Wednesday, March 06, 2013

Navy Talk


I'm in the process of proofreading my soon (and long awaited by me) release of “1954-1956 Letters Home: A World Ago” and I once more was carried back in time to my long-ago days in the U.S. Navy.

Looking backward through time is like peering through a Vasaline’d lens. The sharp edges blur, the harsh colors soften. I look now at my military service with far more fondness than I felt when I was actually experiencing it. Time, indeed, changes all things. Usually for the better, but not always

Much of the romance seems to have gone out of the Navy. Glorious names for marvelous ships—Enterprise, Valley Forge, Intrepid, Ticonderoga—names which echoed the traditions, power, romance and adventure of the sea and our American heritage have been replaced with the drab, colorless names of politicians: U.S.S. Ronald Reagan? U.S.S. George Herbert Walker Bush? Come on, those aren’t names for warships, they’re phone book listings! And ships, regardless of their names, have always been referred to as “she.” I find it hard to imagine the crew of the Reagan or the Bush referring to their ships as “she.”

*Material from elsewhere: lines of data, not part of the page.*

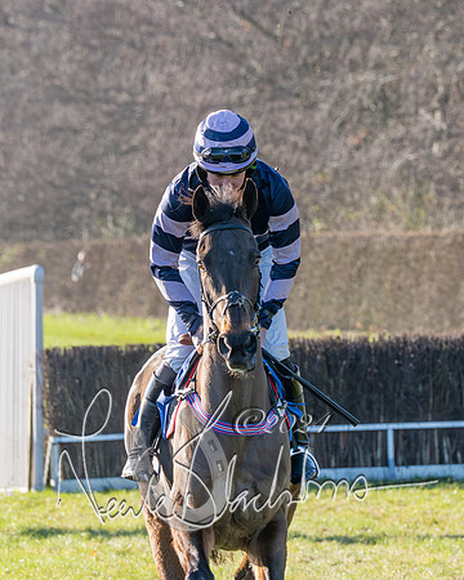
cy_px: 302
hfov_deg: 3.5
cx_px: 214
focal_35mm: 441
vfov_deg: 4.4
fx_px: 7573
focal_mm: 150
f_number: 5
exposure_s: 1/1250
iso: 400
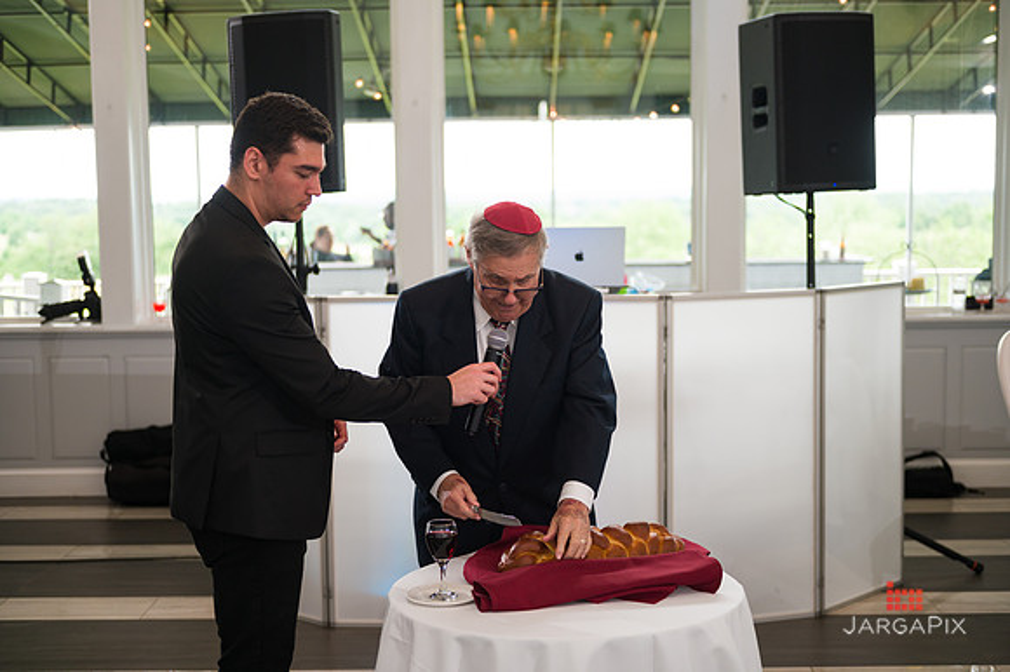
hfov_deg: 38.2
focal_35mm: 52
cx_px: 505
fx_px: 1458
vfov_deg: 26.0
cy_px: 336
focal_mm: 52
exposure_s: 1/200
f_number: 3.2
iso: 400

The navy has always had a language of its own, and I’d assume much of it remains the same as when I was in. Rumors are “scuttlebutt”, the truth is “the straight skinny” (like a lot of navy terminology, double entendre is a strong factor); garbage cans are “shitcans”, westerns…movies or books…are “shitkickers.” While ocean liners may have stairways, military vessels have only “ladders”, which they very much resemble. “Upstairs” is “Topside,” “downstairs” is “below decks”, and there are no “floors”, only “decks.” The front of the ship is the “bow” and the back of the ship the “fantail.” You don’t go to the front or to the back, you go “forward”or “aft.” Left is “port”, right is “starboard.” Doorways are “hatches”, bathrooms are “heads”. Dining areas are “mess decks” and those who serve three-month stretches of time working in the kitchens and dispensing food are “mess cooks.”

Life aboard ship is (or was) ruled by the bosun’s whistle. Every activity had it’s own set of notes, always followed by an announcement over the loudspeakers. The clanging of bells alert the crew to General Quarters.

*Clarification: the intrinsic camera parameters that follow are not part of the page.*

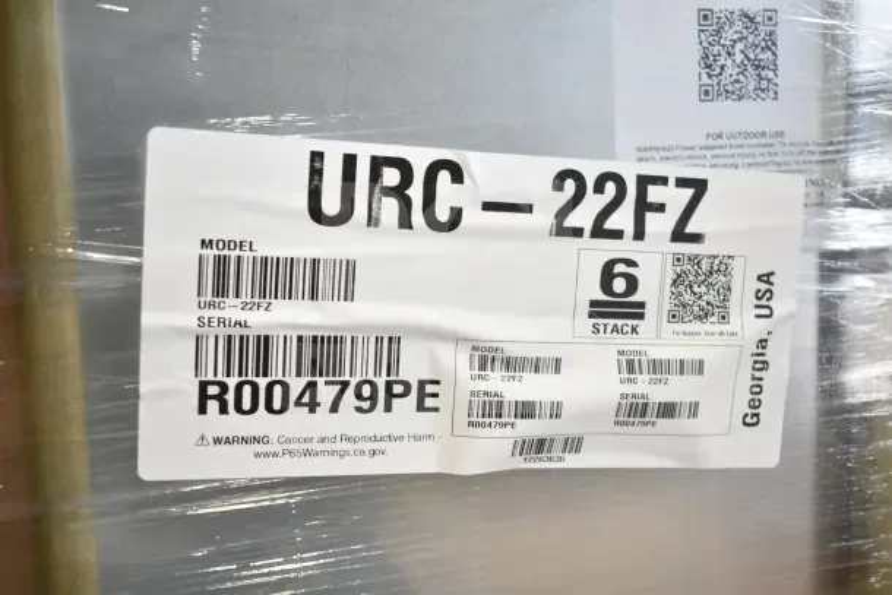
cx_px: 446
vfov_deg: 30.9
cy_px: 298
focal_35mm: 44
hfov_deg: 45.0
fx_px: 1078
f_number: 4.2
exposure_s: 1/60
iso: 200
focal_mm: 29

Some shipboard traditions are quite impressive. On a carrier or on a Naval base ashore, everything and everyone stops and stands at attention during the raising and lowering of the flag at sunrise and sunset. To see a vast hanger deck on a carrier bustling with activity suddenly snap to attention and turn toward the ship’s stern as the flag is lowered at sunset is quite a sight. Coming aboard or leaving the ship at any time requires halting at the top of the ramp, turning to toward the stern, and saluting. You also must ask the Officer of the Deck for permission to either come aboard or leave.

Unlike commercial ships, which must have lifeboats for every passenger, warships do not have the luxury of the space required for them. The Ti carried three or four large motorized “liberty boats” and a covered “captain’s boat”to ferry the crew from ship to shore, and which could double as lifeboats if there were time enough in an emergency to get them from their storage on the hangar deck into the water. But otherwise, the several thousand members of the crew would have to depend on life vests and inflatable rafts for survival.

Naval ships were cities of men. That one day men and women would serve together on any Naval vessel, let alone a warship, was all but incomprehensible.

I am fully aware of the softening effect time has on memory, and I remember clearly how I hated the Navy with every fiber of my being while I was in it. So why is it, I wonder, that I would give anything to relive those days?

Well, with the book's release from Untreed Reads, I'll be able to at least be there in memory. And I hope you might join me.

Dorien's blogs are posted by 10 a.m. Central time every Monday, Wednesday, and Friday. Please take a moment to visit his website (http://www.doriengrey.com) and, if you enjoy these blogs, you might want to check out Short Circuits: a Life in Blogs (http://bit.ly/m8CSO1).

2 comments:

Kristoffer Gair said...

Is this to be a digital book only or will there also be paperback copies? I would hope for a book this personal that it would be available in paperback so that you'd be able to sign them.

I've always enjoyed reading the letters you posted and am looking forward to this collection.

Dorien Grey said...

Thanks, Kage. It will only available as an e-book, I'm afraid (it's quite long).

However, there is now an app (and I have it) to allow electronic booksignings.